- Born: Norman Allen Adie November 25, 1946 (age 79) Scotland, United Kingdom
- Citizenship: United States
- Occupations: Theater owner and developer
- Employer(s): Rank Organisation; 20th Century Fox; Radio City Music Hall
- Organization: Screen Arts Corporation
- Known for: Operating the Brooklyn Heights Cinema and developing Monroe 6 Cinemas.

= Norman Adie =

American businessman

Norman Allen Adie (born November 25, 1946) is a former theater owner/operator/developer and confessed Ponzi schemer, presently inmate number 64354–054 in the Federal Detention Center (FDC) in Miami, Florida.
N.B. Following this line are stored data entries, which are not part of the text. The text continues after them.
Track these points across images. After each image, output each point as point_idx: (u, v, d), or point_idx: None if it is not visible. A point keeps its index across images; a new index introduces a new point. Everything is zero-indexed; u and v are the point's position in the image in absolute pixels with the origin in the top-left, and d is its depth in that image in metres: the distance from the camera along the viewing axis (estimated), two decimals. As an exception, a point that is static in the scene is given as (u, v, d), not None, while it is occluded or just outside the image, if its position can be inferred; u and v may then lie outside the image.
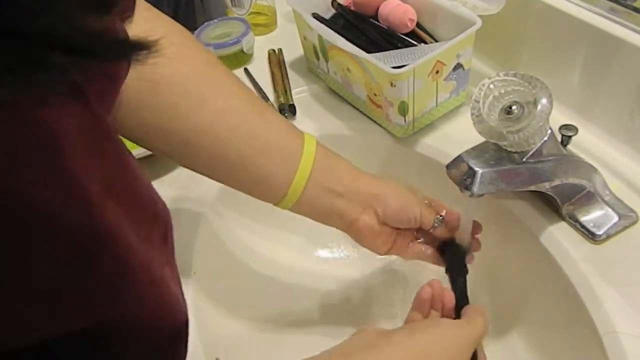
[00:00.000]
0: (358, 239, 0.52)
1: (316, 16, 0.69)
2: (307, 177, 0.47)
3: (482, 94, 0.44)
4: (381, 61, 0.58)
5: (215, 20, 0.83)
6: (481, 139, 0.46)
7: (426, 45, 0.65)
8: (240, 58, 0.80)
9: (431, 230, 0.52)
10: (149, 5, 0.45)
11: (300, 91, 0.74)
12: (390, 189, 0.51)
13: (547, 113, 0.42)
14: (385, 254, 0.53)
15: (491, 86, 0.44)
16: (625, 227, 0.52)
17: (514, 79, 0.43)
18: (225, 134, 0.45)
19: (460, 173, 0.45)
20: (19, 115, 0.19)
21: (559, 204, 0.52)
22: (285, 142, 0.47)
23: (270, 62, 0.79)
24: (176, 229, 0.41)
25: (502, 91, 0.44)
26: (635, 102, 0.55)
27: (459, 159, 0.46)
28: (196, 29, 0.81)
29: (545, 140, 0.46)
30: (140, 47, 0.19)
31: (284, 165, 0.47)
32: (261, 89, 0.75)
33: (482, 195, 0.45)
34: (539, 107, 0.42)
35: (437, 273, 0.52)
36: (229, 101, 0.46)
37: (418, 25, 0.67)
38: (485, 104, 0.44)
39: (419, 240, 0.54)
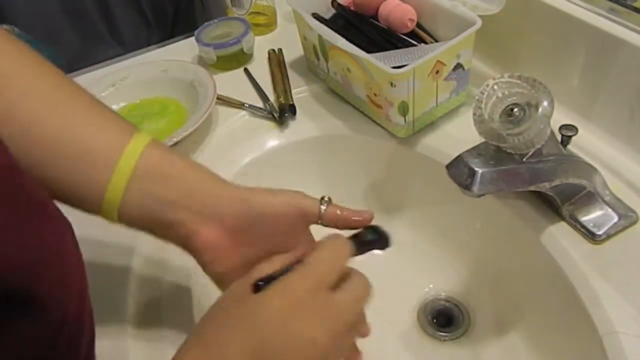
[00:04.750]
0: (199, 262, 0.42)
1: (316, 16, 0.69)
2: (123, 185, 0.39)
3: (485, 94, 0.44)
4: (381, 61, 0.58)
5: (215, 20, 0.83)
6: (481, 139, 0.46)
7: (426, 45, 0.65)
8: (240, 58, 0.80)
9: (321, 216, 0.42)
10: None
11: (300, 91, 0.74)
12: (251, 191, 0.42)
13: (548, 116, 0.42)
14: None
15: (495, 87, 0.44)
16: (625, 227, 0.52)
17: (517, 81, 0.43)
18: (16, 135, 0.37)
19: (460, 173, 0.45)
20: None
21: (559, 204, 0.52)
22: (97, 145, 0.39)
23: (270, 62, 0.79)
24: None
25: (506, 92, 0.44)
26: (636, 102, 0.55)
27: (459, 159, 0.46)
28: (196, 29, 0.81)
29: (546, 141, 0.46)
30: None
31: (93, 172, 0.39)
32: (261, 89, 0.75)
33: (482, 195, 0.45)
34: (540, 110, 0.42)
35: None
36: (26, 97, 0.38)
37: (418, 25, 0.67)
38: (487, 104, 0.44)
39: None
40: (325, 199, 0.43)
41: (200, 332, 0.35)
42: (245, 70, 0.79)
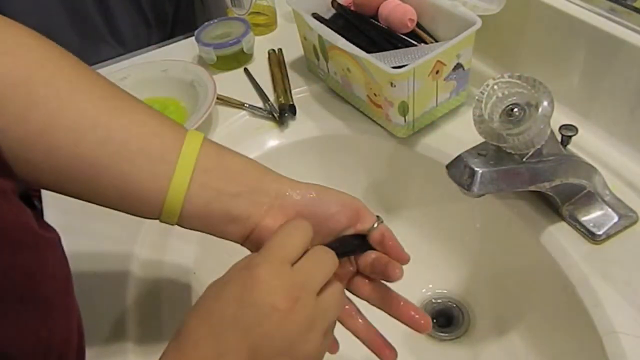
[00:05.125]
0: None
1: (316, 16, 0.69)
2: (187, 180, 0.38)
3: (485, 94, 0.44)
4: (381, 61, 0.58)
5: (215, 20, 0.83)
6: (481, 139, 0.46)
7: (426, 45, 0.65)
8: (240, 58, 0.80)
9: (370, 231, 0.43)
10: None
11: (300, 91, 0.74)
12: (304, 184, 0.42)
13: (548, 116, 0.42)
14: None
15: (495, 87, 0.44)
16: (625, 227, 0.52)
17: (517, 81, 0.43)
18: (62, 142, 0.36)
19: (460, 173, 0.45)
20: None
21: (559, 204, 0.52)
22: (154, 143, 0.38)
23: (270, 62, 0.79)
24: (176, 229, 0.42)
25: (506, 92, 0.44)
26: (636, 102, 0.55)
27: (459, 159, 0.46)
28: (196, 29, 0.81)
29: (546, 141, 0.46)
30: None
31: (154, 170, 0.38)
32: (261, 89, 0.75)
33: (482, 195, 0.45)
34: (540, 110, 0.42)
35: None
36: (69, 98, 0.36)
37: (418, 25, 0.67)
38: (487, 104, 0.44)
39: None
40: (380, 218, 0.43)
41: (178, 328, 0.35)
42: (245, 70, 0.79)
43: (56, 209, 0.61)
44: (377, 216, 0.44)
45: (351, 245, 0.43)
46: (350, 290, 0.45)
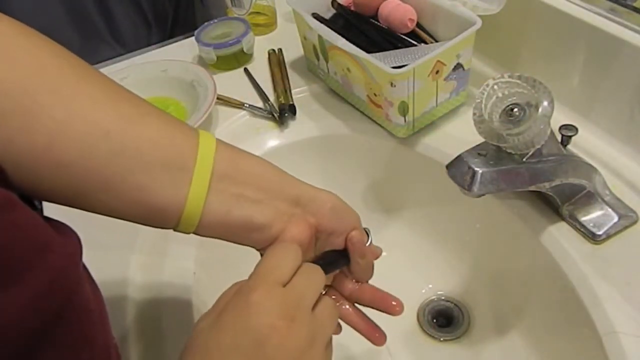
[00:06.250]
0: None
1: (316, 16, 0.69)
2: (205, 189, 0.36)
3: (485, 94, 0.44)
4: (381, 61, 0.58)
5: (215, 20, 0.83)
6: (481, 139, 0.46)
7: (426, 45, 0.65)
8: (240, 58, 0.80)
9: (366, 245, 0.44)
10: None
11: (300, 91, 0.74)
12: (324, 192, 0.42)
13: (548, 116, 0.42)
14: None
15: (495, 87, 0.44)
16: (625, 227, 0.52)
17: (517, 81, 0.43)
18: (72, 155, 0.33)
19: (460, 173, 0.45)
20: None
21: (559, 204, 0.52)
22: (168, 150, 0.36)
23: (270, 62, 0.80)
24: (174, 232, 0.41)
25: (506, 92, 0.44)
26: (636, 102, 0.55)
27: (459, 159, 0.46)
28: (196, 29, 0.82)
29: (546, 141, 0.46)
30: None
31: (170, 180, 0.36)
32: (261, 89, 0.75)
33: (482, 195, 0.45)
34: (540, 110, 0.42)
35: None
36: (74, 106, 0.33)
37: (418, 25, 0.67)
38: (487, 104, 0.44)
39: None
40: (368, 229, 0.44)
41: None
42: (245, 70, 0.79)
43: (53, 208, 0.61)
44: (367, 232, 0.44)
45: (335, 264, 0.43)
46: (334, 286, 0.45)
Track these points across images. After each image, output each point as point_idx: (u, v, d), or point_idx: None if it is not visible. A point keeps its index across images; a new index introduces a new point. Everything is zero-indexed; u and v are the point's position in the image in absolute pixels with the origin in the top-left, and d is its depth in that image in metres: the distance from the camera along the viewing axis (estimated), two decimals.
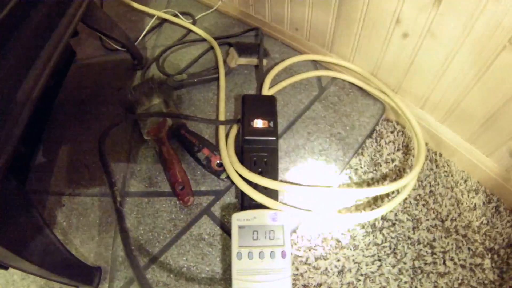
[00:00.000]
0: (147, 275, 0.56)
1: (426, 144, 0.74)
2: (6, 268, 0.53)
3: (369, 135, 0.74)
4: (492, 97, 0.57)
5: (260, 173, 0.57)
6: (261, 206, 0.55)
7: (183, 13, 0.94)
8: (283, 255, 0.51)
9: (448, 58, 0.59)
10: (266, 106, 0.64)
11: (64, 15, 0.50)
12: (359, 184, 0.68)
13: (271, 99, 0.66)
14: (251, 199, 0.55)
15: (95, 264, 0.58)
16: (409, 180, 0.63)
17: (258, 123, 0.61)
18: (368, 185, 0.68)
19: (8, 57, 0.40)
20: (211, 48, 0.83)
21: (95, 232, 0.61)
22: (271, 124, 0.61)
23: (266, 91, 0.72)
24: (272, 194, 0.57)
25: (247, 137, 0.60)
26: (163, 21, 0.94)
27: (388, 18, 0.63)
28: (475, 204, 0.66)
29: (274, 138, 0.60)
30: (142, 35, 0.89)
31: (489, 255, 0.60)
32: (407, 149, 0.73)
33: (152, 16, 0.93)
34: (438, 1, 0.54)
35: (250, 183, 0.57)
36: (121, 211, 0.54)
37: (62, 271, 0.51)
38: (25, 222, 0.44)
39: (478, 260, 0.60)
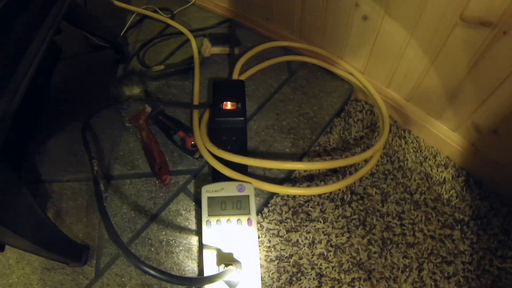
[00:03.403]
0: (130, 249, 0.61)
1: (395, 121, 0.77)
2: (2, 248, 0.58)
3: (337, 114, 0.78)
4: (451, 72, 0.59)
5: (230, 151, 0.62)
6: (230, 180, 0.59)
7: (163, 9, 0.99)
8: (249, 222, 0.56)
9: (407, 37, 0.62)
10: (235, 90, 0.68)
11: (48, 15, 0.56)
12: (327, 160, 0.71)
13: (240, 83, 0.70)
14: (220, 174, 0.59)
15: (83, 242, 0.63)
16: (374, 152, 0.65)
17: (227, 105, 0.66)
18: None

Born in Scotland, Adie began his career in London with the Rank Organization and Twentieth Century Fox before moving to the United States to work at Radio City Music Hall.

==Career==
Adie founded Screen Arts Corporation and developed his own New York theaters in Times Square and Park Slope, Brooklyn. Adie's decade-long efforts to open a theater in Monroe, New York were delayed by protracted, well-publicized lawsuits and counter-lawsuits resulting from a troubled partnership with One Liberty Properties. "Monroe 6 Cinemas" eventually opened in 2008 but went into receivership three years later after Adie failed to pay the mortgage and property taxes. Adie operated the Brooklyn Heights Cinema in Brooklyn, New York, for ten years before selling it to Kenn Lowy in 2011 after misappropriating the theater's finances. Adie opened the Foxmoor 7 Cinemas in Marshalls Creek, Pennsylvania in 2006 only to be evicted in 2009 for failing to pay rent. Adie's plans to open a movie multiplex in Matamoras, Pennsylvania in 2008 never came to fruition and resulted in a $12.7 million judgment against Adie in 2009.

==Arrest==
On November 23, 2010, Adie was arrested and charged with Federal securities and wire fraud. He confessed to the charges and was sentenced in May, 2012 to 20 months in Federal prison.